Robert Benigni has represented these terrific nail-biting events using humor itself. But still he exhibits the political nature of Germans mimetically by reflecting and recreating reality. Not much after their arrival at the concentration camp, Guido and the other inmates have to work in wretched circumstances. Suffering from the intense heat up to three thousand degrees, they had to take heavy risky jobs. Once when Joshua caught sight of his father carrying heavy weight of anvil barely able to walk, Guido tells him that they are just making a tank to make him veiled about the real atrocities of the camps.
The act of transporting Jews to the camps was told as a trip planned by Guido for Joshua’s birthday. Joshua was made to believe that they are going to be a part of a game. Benigni portrays the life at the holocaust as a game for Guido and family to make Joshua’s life beautiful. According to the game, those who score thousand points first will win the game. The prize is told as his favorite one, a real tank. This made Joshua thrilled to stay there at the camp as he was ready to withhold his thirst and all to get thousand points. He was never informed about the reality in the camp by anyone. Thus his life was so beautiful that he was a part of a real life adventurous game.
Parallel to picturing the real dangers and atrocities in the holocaust, Robert Benigni keeps on mocking the system and attitude of Nazis throughout the second part of the film also. In the most humorous scene of the second half, Benigni sternly ridicules the Nazi officers who are pride of their own German language and who does not know Italian language. In that scene, the Nazi army officials come to the camp to explain the rules of the camp to the inmates and call a person to translate their German into Italian. Neglecting the extreme seriousness of that fearful situation, Guido with a strong willpower to handle any situation comes forward and creates a wonderful situation of humor there. While the officers deliver the camp rules in Italian language, Guido, who does not know Italian, mimics the officer’s gestures and expressions to explain the rules of the game they are in to Joshua.
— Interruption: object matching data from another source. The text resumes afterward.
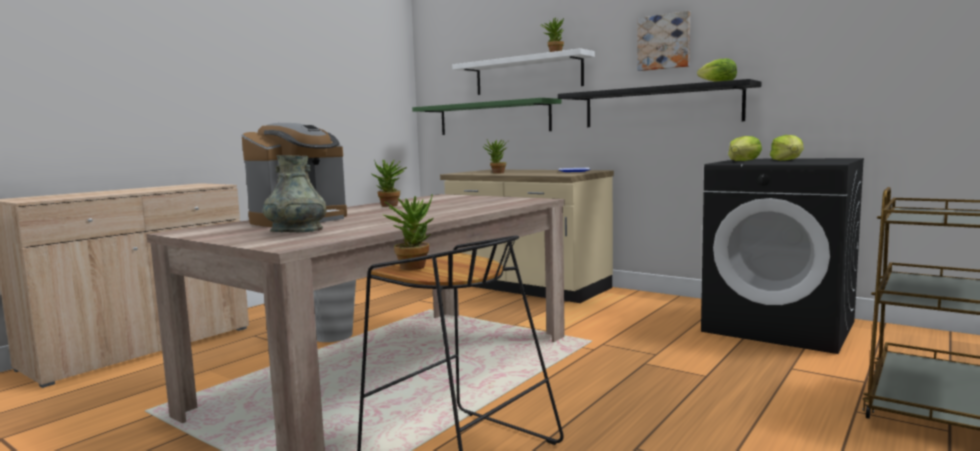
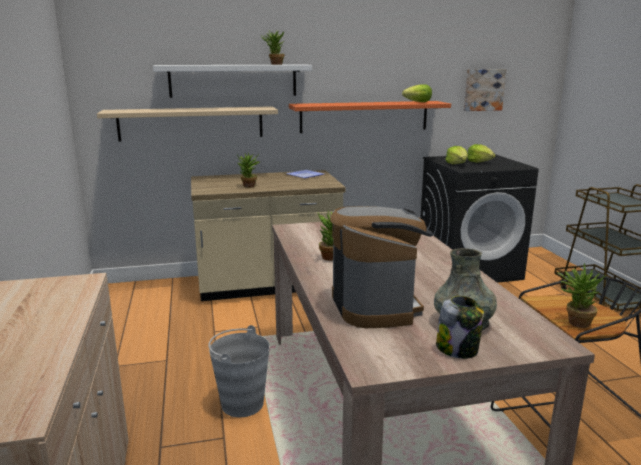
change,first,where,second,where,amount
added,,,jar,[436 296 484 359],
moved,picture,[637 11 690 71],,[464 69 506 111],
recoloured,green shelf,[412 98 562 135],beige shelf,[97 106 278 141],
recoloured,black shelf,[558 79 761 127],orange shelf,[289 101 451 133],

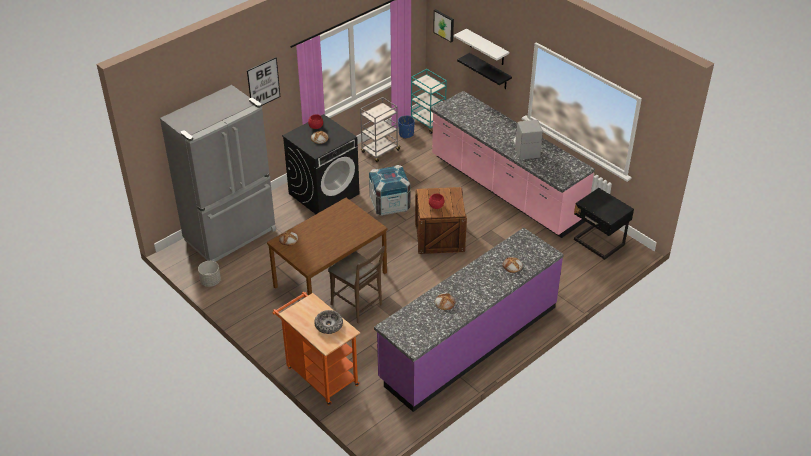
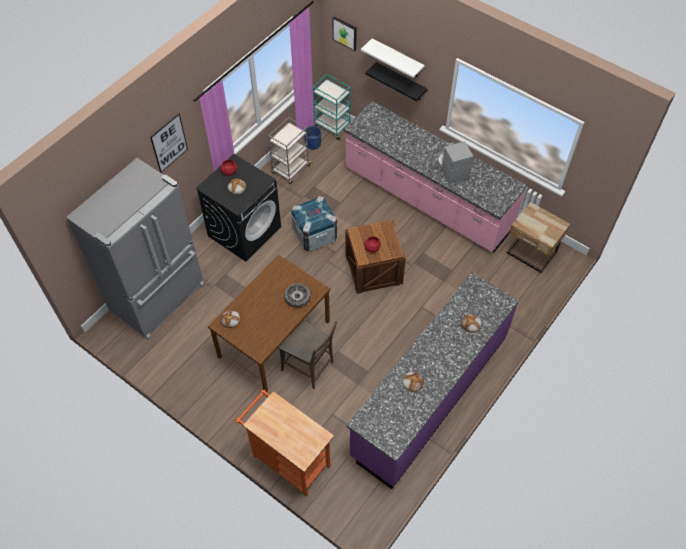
change,first,where,second,where,amount
removed,grey planter,[198 261 221 287],,,
moved,bowl,[314 310 343 334],,[284 283 311 307],
recoloured,black nightstand,[574 188 634 260],beige nightstand,[507 202 570 273],

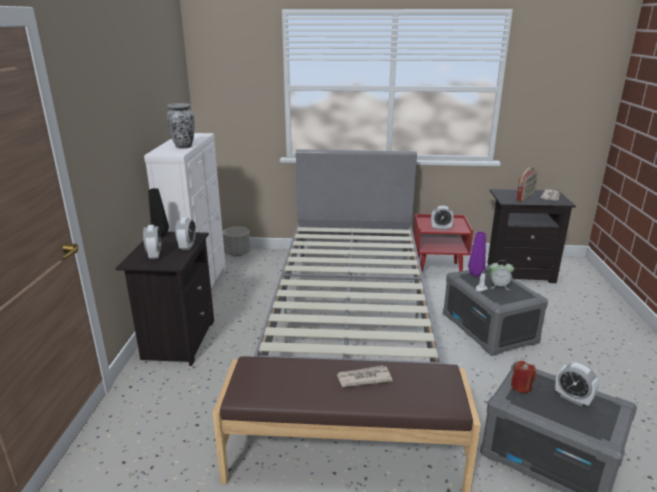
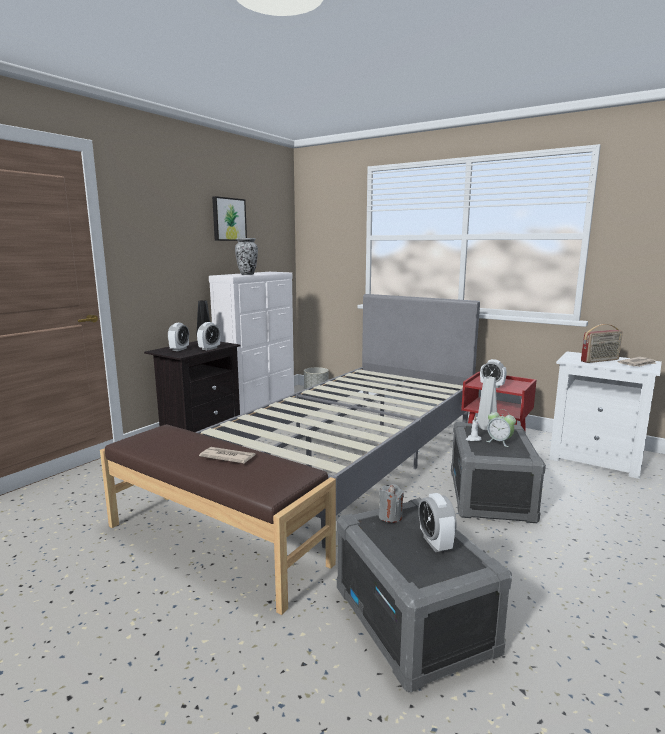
change,first,where,second,where,amount
added,,,picture,[212 196 247 241],
recoloured,purple vase,[468 231 486 277],grey vase,[477 376 497 430],
recoloured,black nightstand,[487 189 576 283],white nightstand,[549 351 662 479],
recoloured,red candle,[511 361 536 393],grey candle,[379 484 404 523],

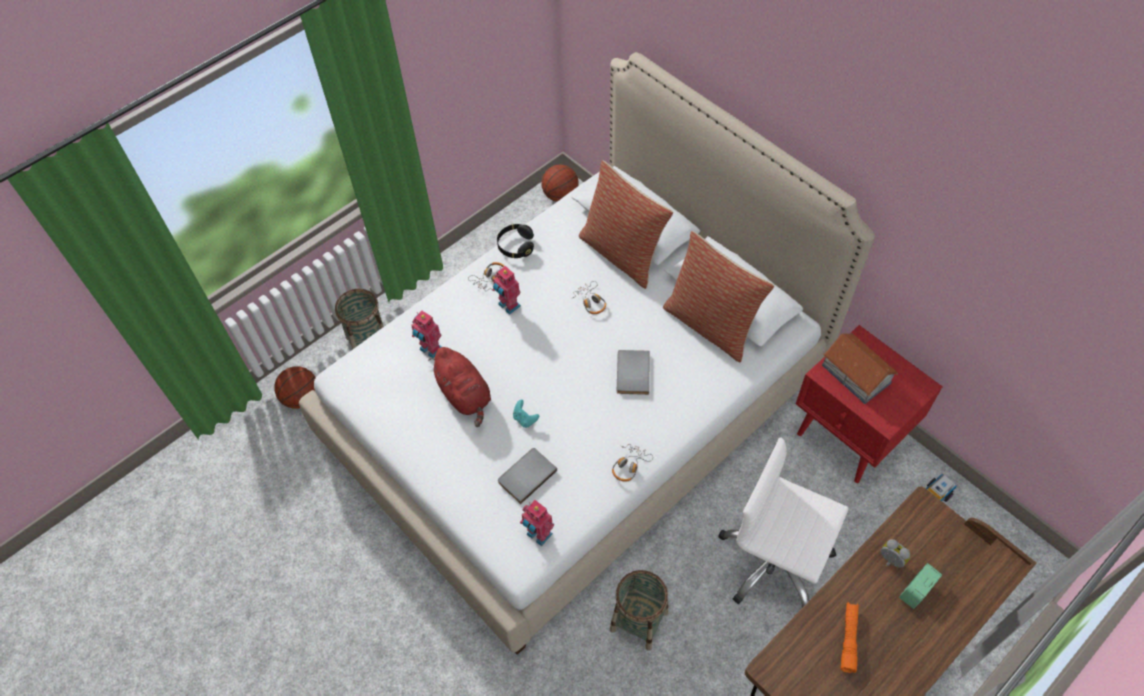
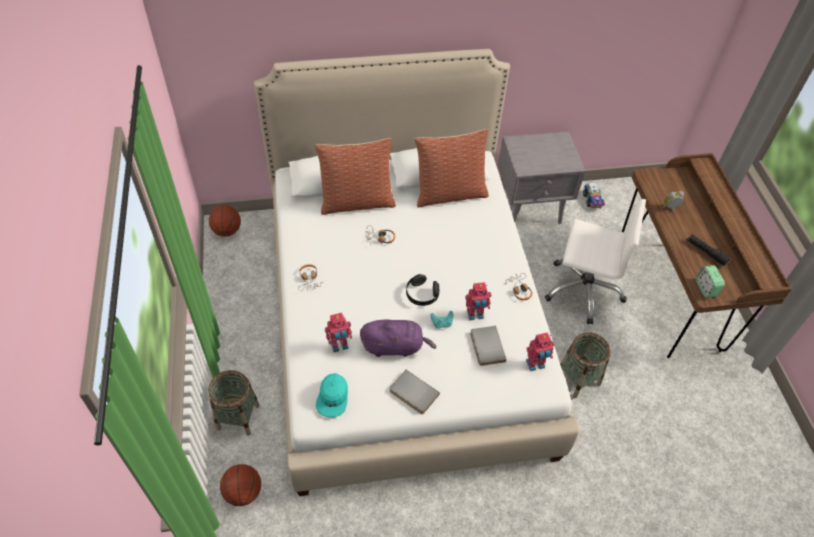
change,first,where,second,where,amount
removed,toy house,[822 333 898 404],,,
added,,,turquoise cap,[316 373 348 417],
moved,toy robot,[492 266 521 315],,[465 282 491 320],
moved,black headphones,[497 224 534 258],,[406 274 439 306],
moved,grey book,[617 350 650 395],,[390 370 440 414],
moved,alarm clock,[899 563 942 609],,[696 265 725 298],
recoloured,red plush toy,[428 347 491 427],purple plush toy,[360 320 437 357],
recoloured,red nightstand,[796 325 943 483],grey nightstand,[498 131 585 224],
recoloured,orange flashlight,[841 602 859 673],black flashlight,[687 234 730 266],
turned,white office chair,[719 437 849 608],,[545 199 646 324],135 degrees counterclockwise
The other inmates get wondered to witness the absurd things happening around them. What Guido did in this scene is actually done throughout the entire film. He adapted and translated all the circumstances and reality that he is going through to a world which is more easy and bearable to live. It is this attitude of him that made him seem joyful all the time.
The humor Robert Benigni presented in Life is Beautiful was not just to provoke laughter and pleasure among audience but it was a multi-faceted one which contained severe criticisms against Nazi ideologies and scope for further thinking and analysis. The ideas and systems followed by Nazis were severely criticized by Benigni using black humor. This article studies in depth many instances in the film that exposes the severe atrocities and violent inhuman manners of the superior Aryan race and Nazi followers which are actually presented indirectly using black humor.